See the road sign that’s about to take over America

By Mark Wilson

July 14, 2021
 
By 2030, an estimated 20% of all cars sold will be electric vehicles. And by 2035, states like California will ban the sale of gas-powered vehicles. Soon, the gas station, as we know it, could be extinct, replaced by an exponential demand for electric vehicle charging stations. And that will change the way we go on road trips forever.

So we asked the San Francisco design firm NewDealDesign (known for creating products ranging from the original FitBit to the Postmates delivery robot) to imagine how all of our signage will have to change in this new era. Would the blue gas station signs we have on the side of highways still make sense in this new world?

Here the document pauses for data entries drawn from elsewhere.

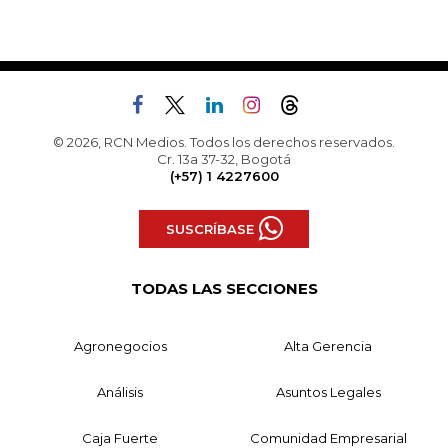
© 2026, RCN Medios. Todos los derechos reservados.
Cr. 13a 37-32, Bogotá
(+57) 1 4227600
SUSCRÍBASE
TODAS LAS SECCIONES
Agronegocios
Alta Gerencia
Análisis
Asuntos Legales
Caja Fuerte
Comunidad Empresarial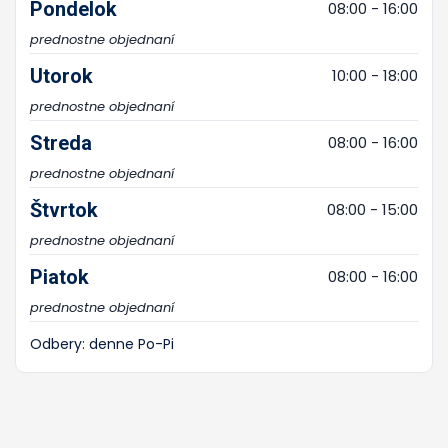
Pondelok
08:00 - 16:00
prednostne objednaní
Utorok
10:00 - 18:00
prednostne objednaní
Streda
08:00 - 16:00
prednostne objednaní
Štvrtok
08:00 - 15:00
prednostne objednaní
Piatok
08:00 - 16:00
prednostne objednaní
Odbery: denne Po-Pi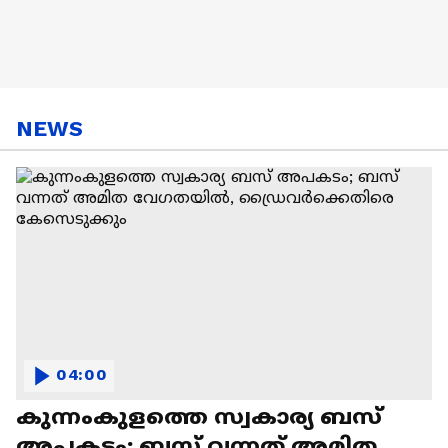
NEWS
04:00
കുന്നംകുളത്തെ സ്വകാര്യ ബസ്
അപകടം; ബസ് വന്നത് അമിത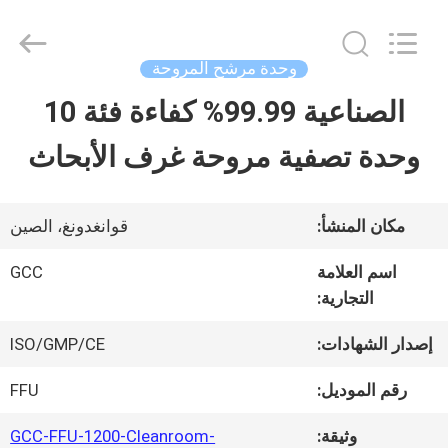
2026
Guangzhou
Cleanroom
Construction
وحدة مرشح المروحة
Co.,
Ltd..
الصناعية 99.99% كفاءة فئة 10
المنزل
All
Rights
Reserved.
وحدة تصفية مروحة غرف الأبحاث
المنتجات
مكان المنشأ:
قوانغدونغ، الصين
مقاطع
اسم العلامة
GCC
التجارية:
فيديو
إصدار الشهادات:
ISO/GMP/CE
حولنا
رقم الموديل:
FFU
وثيقة:
GCC-FFU-1200-Cleanroom-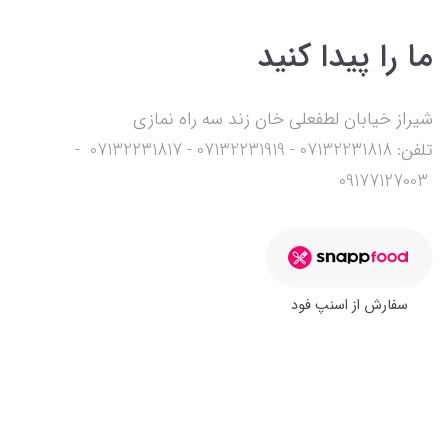
ما را پیدا کنید
شیراز خیابان لطفعلی خان زند سه راه نمازی
تلفن: 07132231818 - 07132231919 - 07132231817 -
09177127003
سفارش از اسنپ فود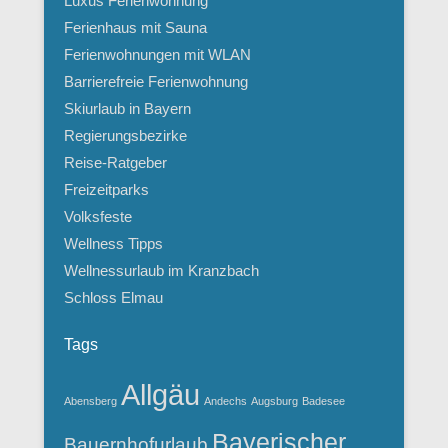
Luxus Ferienwohnung
Ferienhaus mit Sauna
Ferienwohnungen mit WLAN
Barrierefreie Ferienwohnung
Skiurlaub in Bayern
Regierungsbezirke
Reise-Ratgeber
Freizeitparks
Volksfeste
Wellness Tipps
Wellnessurlaub im Kranzbach
Schloss Elmau
Tags
Allgäu
Abensberg
Andechs
Augsburg
Badesee
Bayerischer
Bauernhofurlaub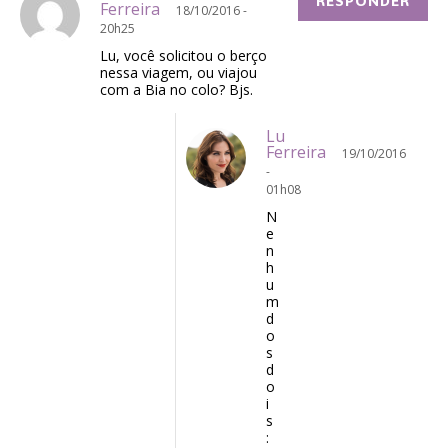
RESPONDER
Ferreira
18/10/2016 -
20h25
Lu, você solicitou o berço
nessa viagem, ou viajou
com a Bia no colo? Bjs.
Lu
Ferreira
19/10/2016
-
01h08
N
e
n
h
u
m
d
o
s
d
o
i
s
: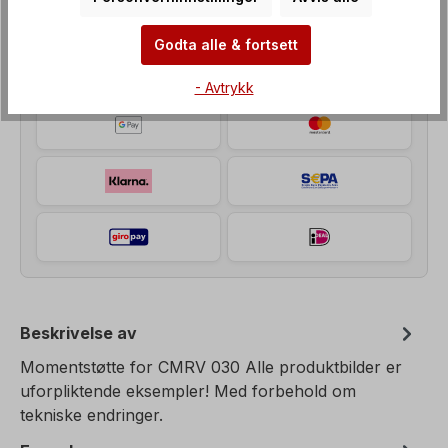
Payment Methods
Godta alle & fortsett
- Avtrykk
Beskrivelse av
Momentstøtte for CMRV 030 Alle produktbilder er
uforpliktende eksempler! Med forbehold om
tekniske endringer.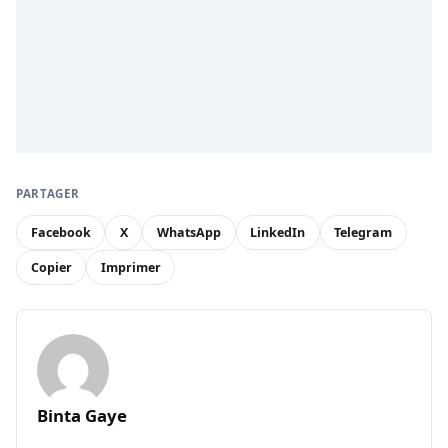
PARTAGER
Facebook
X
WhatsApp
LinkedIn
Telegram
Copier
Imprimer
Binta Gaye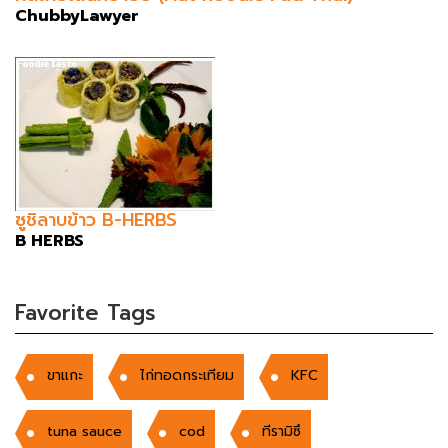
ChubbyLawyer
ซูชิลาบข้าว B-HERBS
B HERBS
Favorite Tags
ขาแกะ
ไก่ทอดกระเทียม
KFC
tuna sauce
cod
ทีรามิซึ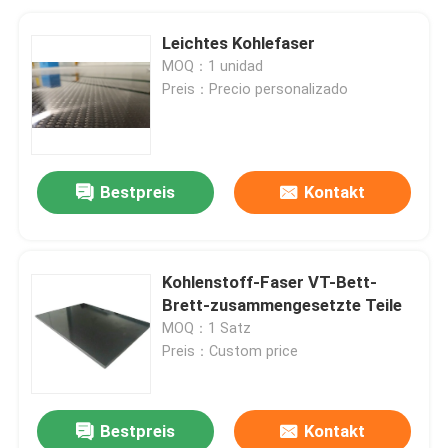
Leichtes Kohlefaser
MOQ：1 unidad
Preis：Precio personalizado
Bestpreis
Kontakt
Kohlenstoff-Faser VT-Bett-
Brett-zusammengesetzte Teile
MOQ：1 Satz
Preis：Custom price
Bestpreis
Kontakt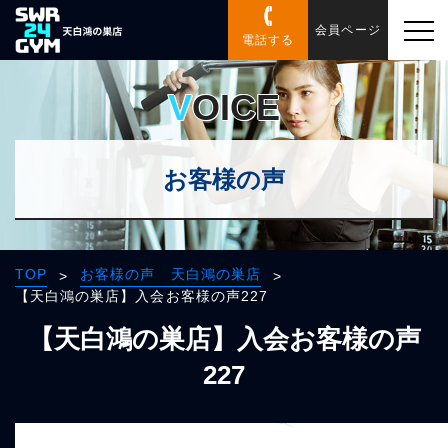
会員ページ
電話する
VOICE
お客様の声
TOP
お客様の声 天白鴻の巣店
>
>
【天白鴻の巣店】入会お客様の声227
【天白鴻の巣店】入会お客様の声
227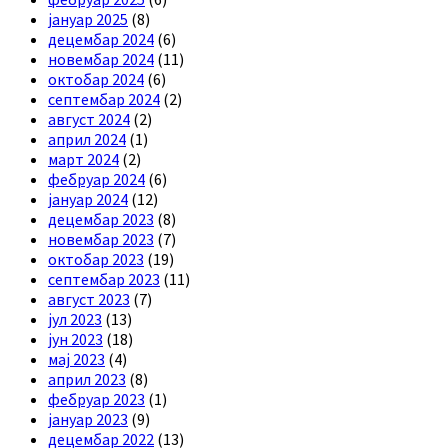
јануар 2025
(8)
децембар 2024
(6)
новембар 2024
(11)
октобар 2024
(6)
септембар 2024
(2)
август 2024
(2)
април 2024
(1)
март 2024
(2)
фебруар 2024
(6)
јануар 2024
(12)
децембар 2023
(8)
новембар 2023
(7)
октобар 2023
(19)
септембар 2023
(11)
август 2023
(7)
јул 2023
(13)
јун 2023
(18)
мај 2023
(4)
април 2023
(8)
фебруар 2023
(1)
јануар 2023
(9)
децембар 2022
(13)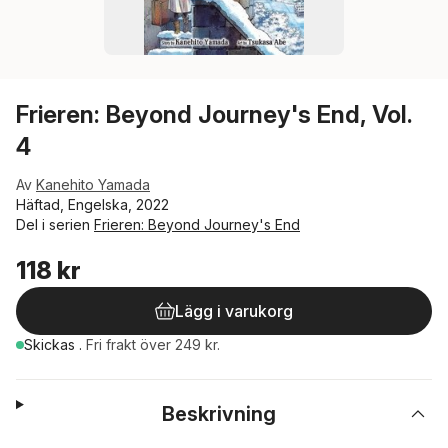
Frieren: Beyond Journey's End, Vol.
4
Av
Kanehito Yamada
Häftad, Engelska, 2022
Del i serien
Frieren: Beyond Journey's End
118 kr
Lägg i varukorg
Skickas
.
Fri frakt över 249 kr.
Beskrivning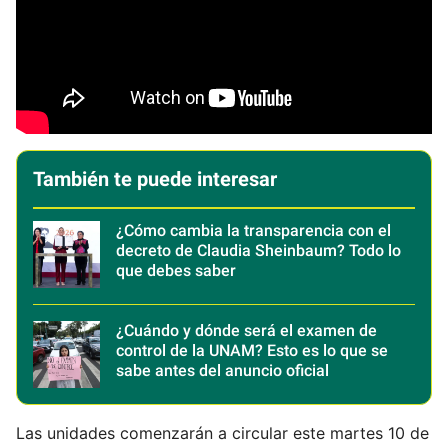
También te puede interesar
¿Cómo cambia la transparencia con el
decreto de Claudia Sheinbaum? Todo lo
que debes saber
¿Cuándo y dónde será el examen de
control de la UNAM? Esto es lo que se
sabe antes del anuncio oficial
Las unidades comenzarán a circular este martes 10 de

What they responded with was a sign concept that could boost the economies of small town America.

Instead of being color-printed metal, the sign itself is an e-ink display—something like a big Kindle on a stick. That means the sign can be continuously updated, reads well in sunlight, and uses so little power that it could run on solar energy alone.

See the road sign that’s about to take over America | DeviceDaily.com

[Image: courtesy NewDealDesign]

Rather than display a gasoline or energy icon, the sign displays a local tourist attraction and the distance to it. If your car has a self-driving vision system, it could even be programmed to recognize a code on this sign and route your GPS right to the sight. Meanwhile, a ring of LEDs around the display could glow red, green, or any other color to indicate if the attraction is open or closed.

See the road sign that’s about to take over America | DeviceDaily.com

[Image: courtesy NewDealDesign]

The big idea: Instead of your pulling off at some random truck stop to fill up as we do now, stations would be located just far enough off the beaten path, which the sign would woo you to—thereby routing traffic back through small towns everywhere.

The premise makes a lot of sense because EVs will forcibly change our behavior on road trips. It takes just 2-3 minutes to gas up a car. Meanwhile, the common DC Fast Charging standard used by electric cars today requires 20-40 minutes to juice up the vehicle. That means people traveling across the country will have serious time to kill, the sort of time that would be wasted looking through mystery meats spinning on the truck stop’s roller grill.

“Given the fact you’ll need to spend half an hour charging, no matter what, why not take 5-10 minutes to see a new place?” says Gadi Amit, founder of NewDealDesign.

See the road sign that’s about to take over America | DeviceDaily.com

[Image: courtesy NewDealDesign]

It’s a tempting trade-off. If you were willing to drive 5 to 10 minutes off the highway, you could perhaps have lunch at a cute café, walk through a farmer’s market, or explore a historic building. By traveling just a bit out of your way, you could extend the adventure of your vacation without losing much time.

Amit and his team were inspired by the movie Cars, the Pixar cartoon in which a small Route 66 town was brought back to life with an injection of tourism from Lightning McQueen. As it turns out, road-trip revenue can generate serious dollars. According to AAA, Americans take around 700 million road trips a year, particularly for summer vacations. During the average year, 87% of summer trips are road trips, and that hit a whopping 97% during COVID, according to AAA. Translation: A big chunk of the $972 billion Americans spent traveling was on the road.

See the road sign that’s about to take over America | DeviceDaily.com

[Image: courtesy NewDealDesign]

Meanwhile, the blue highway signs that feature gas and food today generally feed traffic to big gas and food chains. These signs are operated on a state-by-state basis. A big reason you see so many of the same chains promoted is because those companies pay millions of dollars a year for placement. These businesses also have to meet certain criteria that prioritizes chains over small businesses, like being open 24/7.

NewDealDesign’s e-ink signs could easily coexist with the revenue-generating big blue ones, points out Adam Côté, director of strategy design at NewDealDesign. It’s a convincing argument that EV-tourists can do better than settling for blue. For the last several decades, consolidated truck stops made a lot of sense for both travelers and business owners, given the infrastructure of gasoline. Mass amounts of gas could be delivered to these centralized stops (conveniently located right off the expressway!), where fast-food restaurants would build outposts for hungry travelers.

But as Côté explains, the beauty of the electric grid is that it’s decentralized by nature. There’s little to no advantage of centralizing where people charge their cars on this grid. In fact, many rural communities—especially those powered by their own green energy—can have grids that are more stable than those in heavy demand (as we’ve seen in Texas, where a summer energy crisis made big cities like Houston suffer). So not only does that small town have a cute museum to keep you occupied, it also could have its own solar array for topping off your tank with dependable green energy.

While this is now just a concept—and technically, it’s just a sign!—NewDealDesign makes a compelling argument for how one small bit of highway-sign design could make a big impact on small town America. Let’s all go charge up and finally see that big ball of twine!